I even borrowed my rival's 80# bow and out shot him with it. I now shoot a bow just over 53 at my draw without pain in my shoulder joints. My back is plenty strong enough, but the performance gain was negligible, if anything. My 53# is just a little faster with an arrow of heavier gpp. It is more than enough to blow clear though monster mule deer does. I don't even feel under gunned for chasing elk.

If looking to upgrade, then do it, but consider better performance over raw poundage.


----------



## p508 (Mar 20, 2012)

Longbowfanatic said:


> There is a common theory that a traditional archer should shoot the most draw weight they can accurately handle. Now that opens up a wide range of interpretation, but that's for another discussion. Anyway, the thought process on a heavier bow is that if you make a poor shot and strike heavy bone, the arrows will penetrate deeply enough to kill the animal. From what I have read/heard, a 50#-55# bow will effectively kill any big game animal in North America. If that is true, then what would be the point in shooting a 60# bow? Well, as stated it's more horse power. As for me, I would avoid the 60#er because of the wear and tear the weight puts on my shoulder. If you can shoot a 60# bow just as well as a 50# bow, then the choice is yours. Don't forget, though, that you may want to consider how the heavier weight will feel when it's December or January and the mercury is dropping. Just my two cents.


Agree completely-a lot of people seem to base bow wt on a perfect shot but even the most accurate shooter can have something go wrong and the heart shot suddenly hits the shoulder-

Another thing to consider is that even if you can handle a 60lb bow comfortably the wear and tear of a heavy bow can do a number on your rotator cuff. I hunt with 55 lbs but do the bulk of my practice shooting with 42 and 47lb limbs - lighter limbs also enable you to have nice long practice sessions .


----------



## m60gunner (Mar 15, 2003)

I would consider what I am hunting first. Hogs, yes, I would not hesitate to go 60# or more. That perfect shot like mentioned already can be elusive at the moment of truth. Especially when I read about guys getting "buck fever". I have been blessed with no shoulder issues (72 years old) yet. My issues is I don't get out enough to shoot my 60# limbs and have turned into a wuss. So my 55# bows get the nod more often than not. I also find humping those hills an'it easy anymore either. If I had the opportunity to hunt hogs in my present condition I would take a lesser weight bow but concentrate on my form. I would have more confidence.


----------



## TGbow (Jun 24, 2016)

40 to 50 lbs with a sharp broadhead, well tuned arrow and shot placement will kill em all day long without the extra weight to pull.


----------



## Sauk Mountain (Aug 3, 2015)

Halfcawkt said:


> If looking to upgrade, then do it, but consider better performance over raw poundage.

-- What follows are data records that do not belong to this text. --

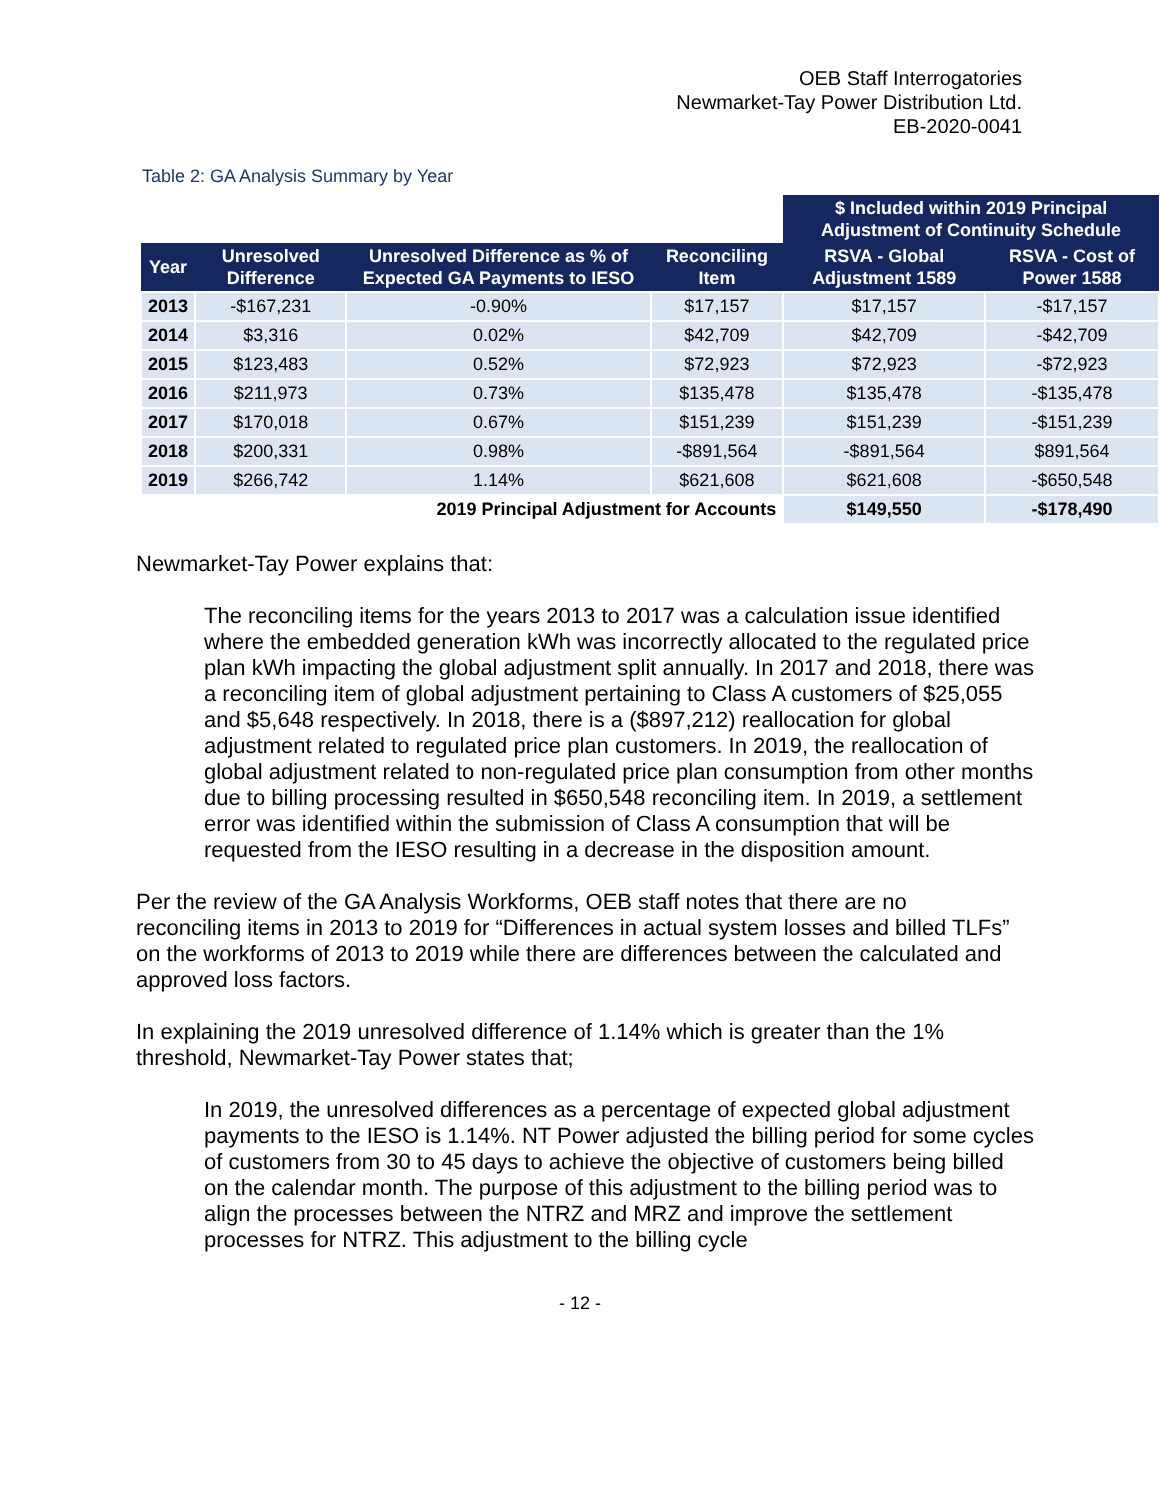OEB Staff Interrogatories
Newmarket-Tay Power Distribution Ltd.
EB-2020-0041
Table 2: GA Analysis Summary by Year
| | | | | $ Included within 2019 Principal Adjustment of Continuity Schedule | |
| --- | --- | --- | --- | --- | --- |
| Year | Unresolved Difference | Unresolved Difference as % of Expected GA Payments to IESO | Reconciling Item | RSVA - Global Adjustment 1589 | RSVA - Cost of Power 1588 |
| 2013 | -$167,231 | -0.90% | $17,157 | $17,157 | -$17,157 |
| 2014 | $3,316 | 0.02% | $42,709 | $42,709 | -$42,709 |
| 2015 | $123,483 | 0.52% | $72,923 | $72,923 | -$72,923 |
| 2016 | $211,973 | 0.73% | $135,478 | $135,478 | -$135,478 |
| 2017 | $170,018 | 0.67% | $151,239 | $151,239 | -$151,239 |
| 2018 | $200,331 | 0.98% | -$891,564 | -$891,564 | $891,564 |
| 2019 | $266,742 | 1.14% | $621,608 | $621,608 | -$650,548 |
| 2019 Principal Adjustment for Accounts | | | | $149,550 | -$178,490 |
Newmarket-Tay Power explains that:
The reconciling items for the years 2013 to 2017 was a calculation issue identified where the embedded generation kWh was incorrectly allocated to the regulated price plan kWh impacting the global adjustment split annually. In 2017 and 2018, there was a reconciling item of global adjustment pertaining to Class A customers of $25,055 and $5,648 respectively. In 2018, there is a ($897,212) reallocation for global adjustment related to regulated price plan customers. In 2019, the reallocation of global adjustment related to non-regulated price plan consumption from other months due to billing processing resulted in $650,548 reconciling item. In 2019, a settlement error was identified within the submission of Class A consumption that will be requested from the IESO resulting in a decrease in the disposition amount.
Per the review of the GA Analysis Workforms, OEB staff notes that there are no reconciling items in 2013 to 2019 for “Differences in actual system losses and billed TLFs” on the workforms of 2013 to 2019 while there are differences between the calculated and approved loss factors.
In explaining the 2019 unresolved difference of 1.14% which is greater than the 1% threshold, Newmarket-Tay Power states that;
In 2019, the unresolved differences as a percentage of expected global adjustment payments to the IESO is 1.14%. NT Power adjusted the billing period for some cycles of customers from 30 to 45 days to achieve the objective of customers being billed on the calendar month. The purpose of this adjustment to the billing period was to align the processes between the NTRZ and MRZ and improve the settlement processes for NTRZ. This adjustment to the billing cycle
- 12 -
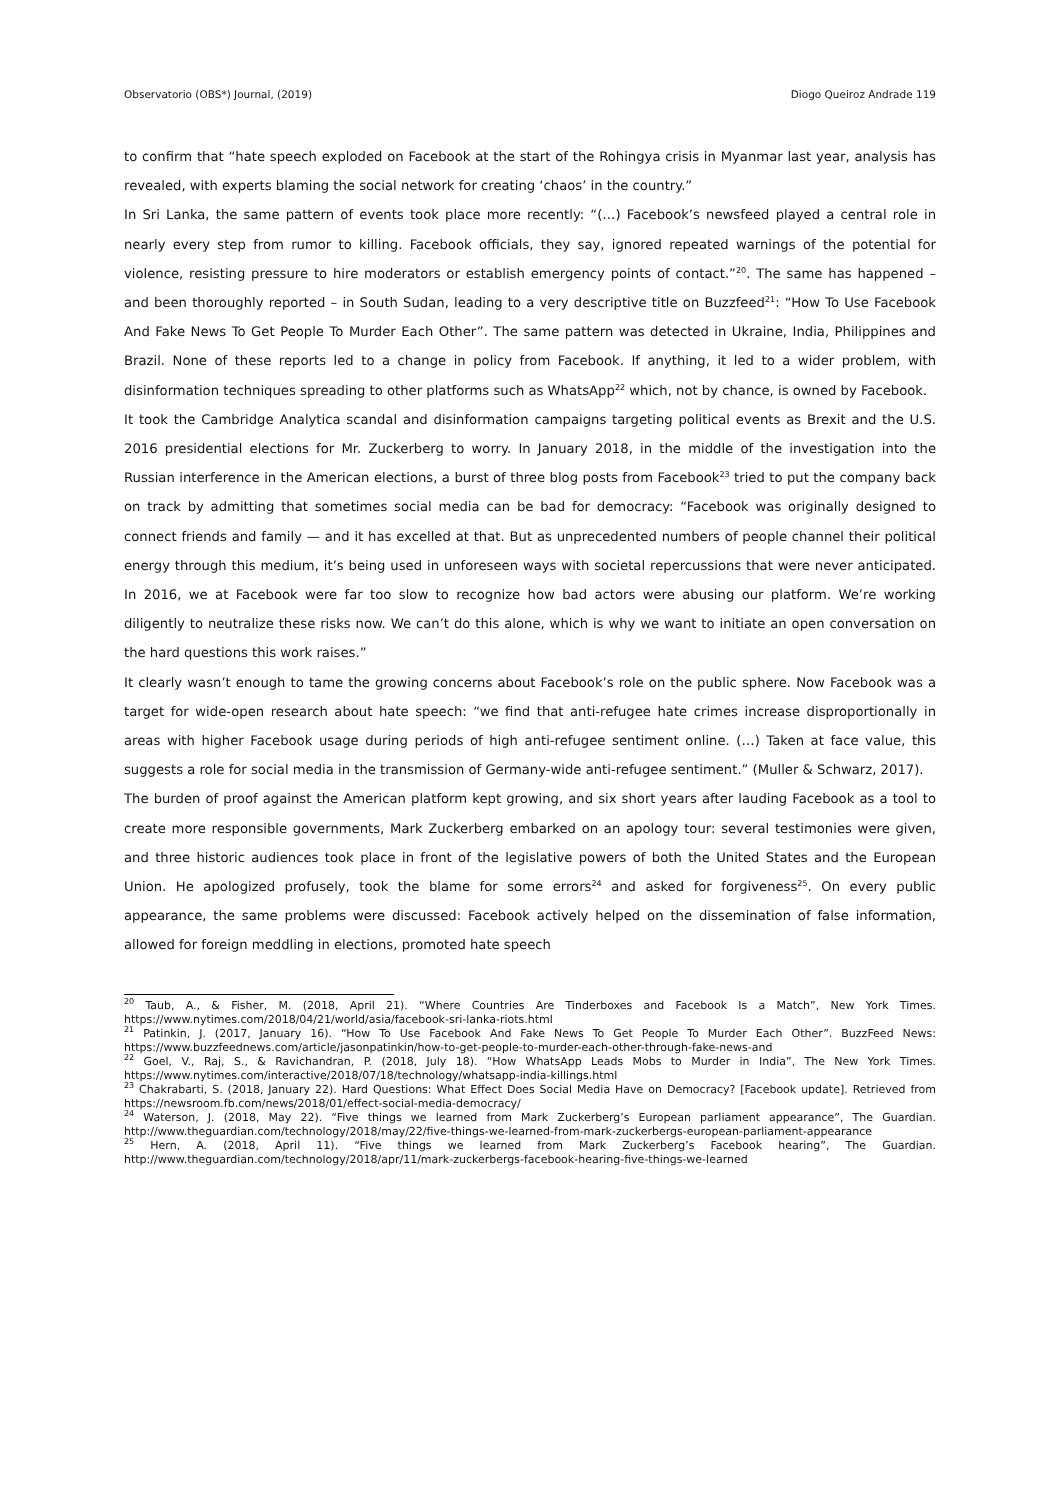Observatorio (OBS*) Journal, (2019) Diogo Queiroz Andrade 119
to confirm that “hate speech exploded on Facebook at the start of the Rohingya crisis in Myanmar last year, analysis has revealed, with experts blaming the social network for creating ‘chaos’ in the country.”
In Sri Lanka, the same pattern of events took place more recently: “(…) Facebook’s newsfeed played a central role in nearly every step from rumor to killing. Facebook officials, they say, ignored repeated warnings of the potential for violence, resisting pressure to hire moderators or establish emergency points of contact.”<sup>20</sup>. The same has happened – and been thoroughly reported – in South Sudan, leading to a very descriptive title on Buzzfeed<sup>21</sup>: “How To Use Facebook And Fake News To Get People To Murder Each Other”. The same pattern was detected in Ukraine, India, Philippines and Brazil. None of these reports led to a change in policy from Facebook. If anything, it led to a wider problem, with disinformation techniques spreading to other platforms such as WhatsApp<sup>22</sup> which, not by chance, is owned by Facebook.
It took the Cambridge Analytica scandal and disinformation campaigns targeting political events as Brexit and the U.S. 2016 presidential elections for Mr. Zuckerberg to worry. In January 2018, in the middle of the investigation into the Russian interference in the American elections, a burst of three blog posts from Facebook<sup>23</sup> tried to put the company back on track by admitting that sometimes social media can be bad for democracy: “Facebook was originally designed to connect friends and family — and it has excelled at that. But as unprecedented numbers of people channel their political energy through this medium, it’s being used in unforeseen ways with societal repercussions that were never anticipated. In 2016, we at Facebook were far too slow to recognize how bad actors were abusing our platform. We’re working diligently to neutralize these risks now. We can’t do this alone, which is why we want to initiate an open conversation on the hard questions this work raises.”
It clearly wasn’t enough to tame the growing concerns about Facebook’s role on the public sphere. Now Facebook was a target for wide-open research about hate speech: “we find that anti-refugee hate crimes increase disproportionally in areas with higher Facebook usage during periods of high anti-refugee sentiment online. (…) Taken at face value, this suggests a role for social media in the transmission of Germany-wide anti-refugee sentiment.” (Muller & Schwarz, 2017).
The burden of proof against the American platform kept growing, and six short years after lauding Facebook as a tool to create more responsible governments, Mark Zuckerberg embarked on an apology tour: several testimonies were given, and three historic audiences took place in front of the legislative powers of both the United States and the European Union. He apologized profusely, took the blame for some errors<sup>24</sup> and asked for forgiveness<sup>25</sup>. On every public appearance, the same problems were discussed: Facebook actively helped on the dissemination of false information, allowed for foreign meddling in elections, promoted hate speech
<sup>20</sup> Taub, A., & Fisher, M. (2018, April 21). “Where Countries Are Tinderboxes and Facebook Is a Match”, New York Times. https://www.nytimes.com/2018/04/21/world/asia/facebook-sri-lanka-riots.html
<sup>21</sup> Patinkin, J. (2017, January 16). “How To Use Facebook And Fake News To Get People To Murder Each Other”. BuzzFeed News: https://www.buzzfeednews.com/article/jasonpatinkin/how-to-get-people-to-murder-each-other-through-fake-news-and
<sup>22</sup> Goel, V., Raj, S., & Ravichandran, P. (2018, July 18). “How WhatsApp Leads Mobs to Murder in India”, The New York Times. https://www.nytimes.com/interactive/2018/07/18/technology/whatsapp-india-killings.html
<sup>23</sup> Chakrabarti, S. (2018, January 22). Hard Questions: What Effect Does Social Media Have on Democracy? [Facebook update]. Retrieved from https://newsroom.fb.com/news/2018/01/effect-social-media-democracy/
<sup>24</sup> Waterson, J. (2018, May 22). “Five things we learned from Mark Zuckerberg’s European parliament appearance”, The Guardian. http://www.theguardian.com/technology/2018/may/22/five-things-we-learned-from-mark-zuckerbergs-european-parliament-appearance
<sup>25</sup> Hern, A. (2018, April 11). “Five things we learned from Mark Zuckerberg’s Facebook hearing”, The Guardian. http://www.theguardian.com/technology/2018/apr/11/mark-zuckerbergs-facebook-hearing-five-things-we-learned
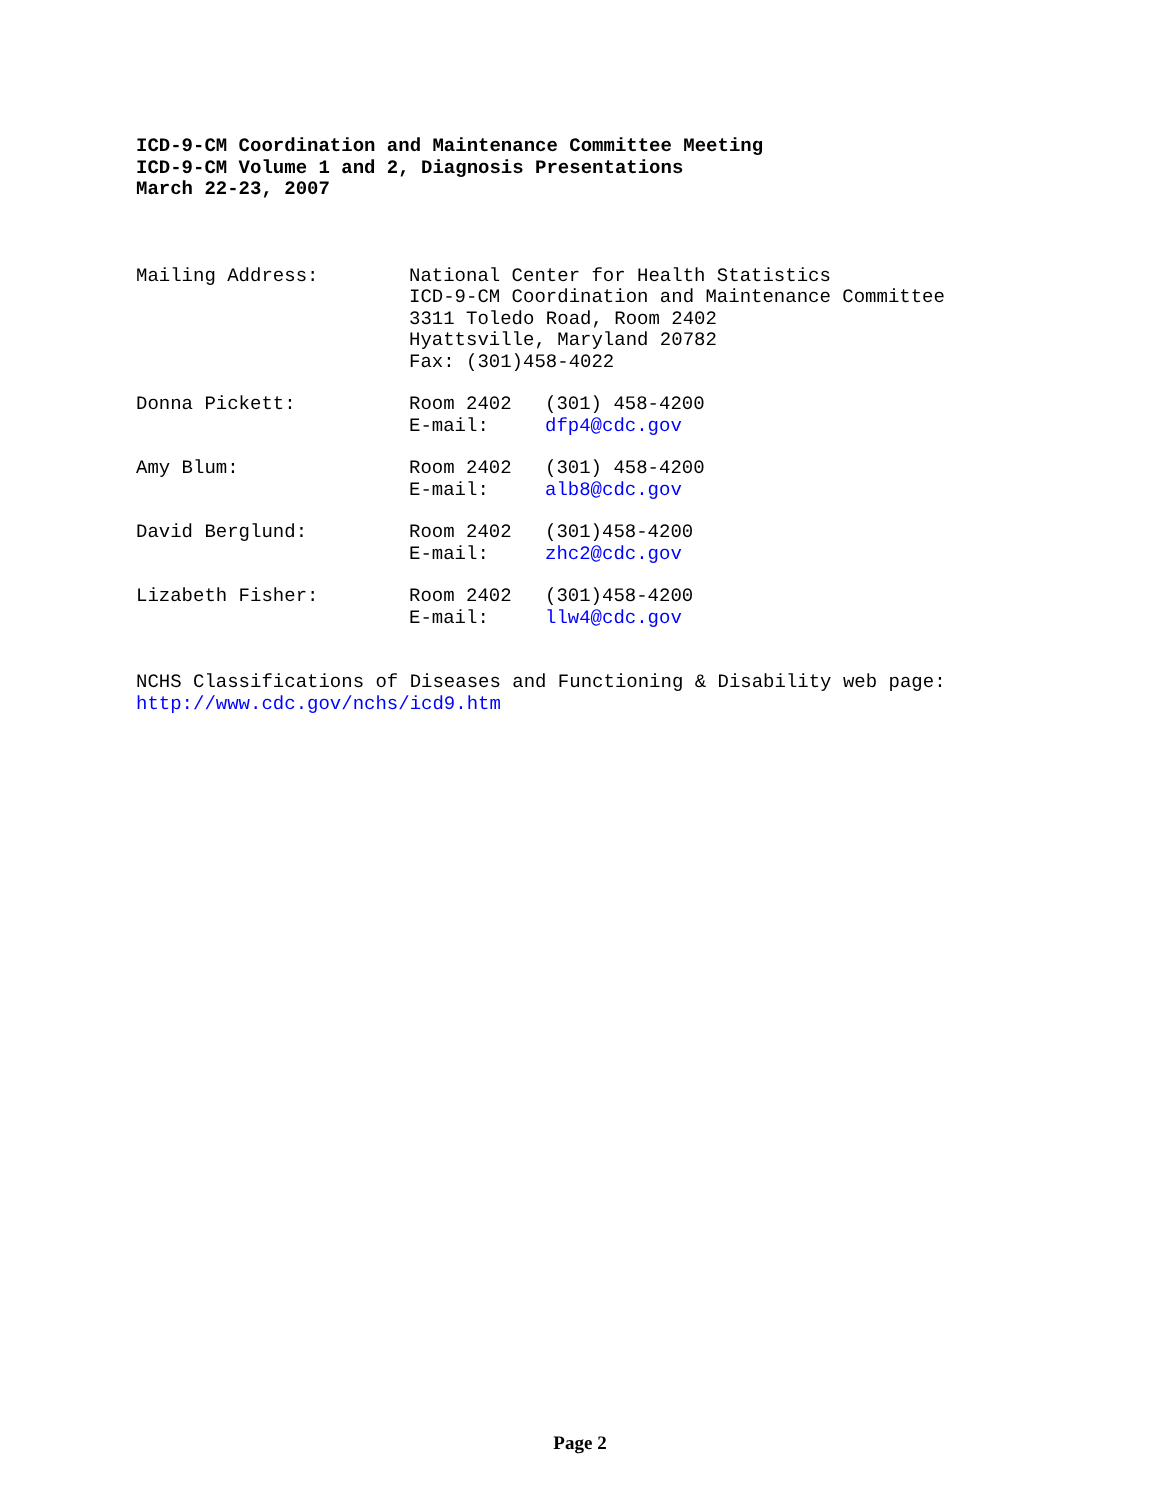ICD-9-CM Coordination and Maintenance Committee Meeting
ICD-9-CM Volume 1 and 2, Diagnosis Presentations
March 22-23, 2007
| Mailing Address: | National Center for Health Statistics ICD-9-CM Coordination and Maintenance Committee 3311 Toledo Road, Room 2402 Hyattsville, Maryland 20782 Fax: (301)458-4022 | |
| Donna Pickett: | Room 2402 E-mail: | (301) 458-4200 dfp4@cdc.gov |
| Amy Blum: | Room 2402 E-mail: | (301) 458-4200 alb8@cdc.gov |
| David Berglund: | Room 2402 E-mail: | (301)458-4200 zhc2@cdc.gov |
| Lizabeth Fisher: | Room 2402 E-mail: | (301)458-4200 llw4@cdc.gov |
NCHS Classifications of Diseases and Functioning & Disability web page:
http://www.cdc.gov/nchs/icd9.htm
Page 2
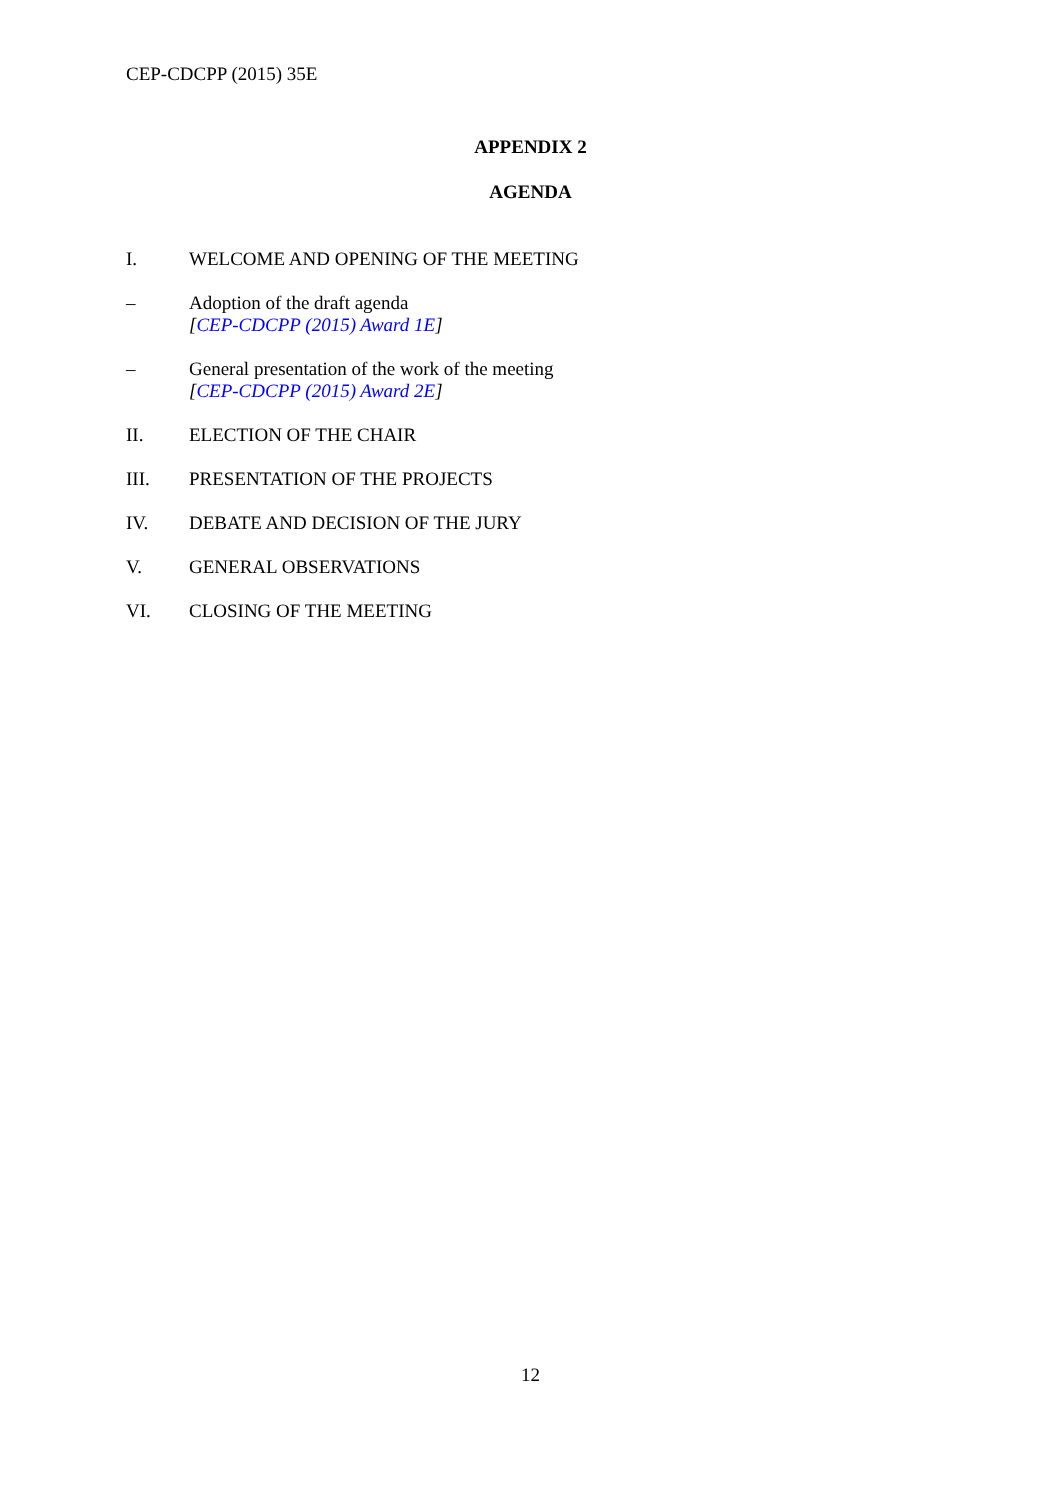CEP-CDCPP (2015) 35E
APPENDIX 2
AGENDA
I. WELCOME AND OPENING OF THE MEETING
– Adoption of the draft agenda
[CEP-CDCPP (2015) Award 1E]
– General presentation of the work of the meeting
[CEP-CDCPP (2015) Award 2E]
II. ELECTION OF THE CHAIR
III. PRESENTATION OF THE PROJECTS
IV. DEBATE AND DECISION OF THE JURY
V. GENERAL OBSERVATIONS
VI. CLOSING OF THE MEETING
12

Yes. I'd take solid performing 50# modern limbs over a 60# selfbow.


----------



## OK Cowboy (Jul 16, 2015)

Thank you for the responses. I will probably be picking up the 60# limbs soon primarily for mid day bedded hog hunts. I took 3 out last year with a rifle at an average distance of 5 yards. 60# is much for me as I grew up with an 80# bow that I no longer have after switching to compounds. I will be getting 40 or less limbs in the spring to get into bowfishing with the kids and to make target shooting more enjoyable. (More so with the fingers as gloves and tabs always gave me fits, and used to get nice calluses built up.


----------



## Hank D Thoreau (Dec 9, 2008)

Don't assume that more weight will give you more power. It depends on your form. You may lose a lot of draw length by creeping more and not reaching full alignment or anchor. Your shoulder may pop up trying to deal with the extra weight, robbing you of yet more draw length. In the end, you could be holding nearly the same weight when the arrow is actually released as with the lighter bow, but your execution might be worse due to the negative form factors that are introduced. It is all something to consider. There is a weight where you can execute cleanly and consistently. Going beyond that diminishes your outcome. You need to figure out what that weight is. I could put the two bows on my shooting machine and tell you exactly what the difference is. People, however, are not shooting machines.


----------



## rattus58 (Jul 9, 2007)

OK Cowboy said:


> What is the advantage of the 60# over 50# bow? I am thinking of picking up heavier limbs for my bow. I have plenty of strength to spare. I mostly hunt whitetails and hogs. I do have a compound when I setup in the open. Thoughts?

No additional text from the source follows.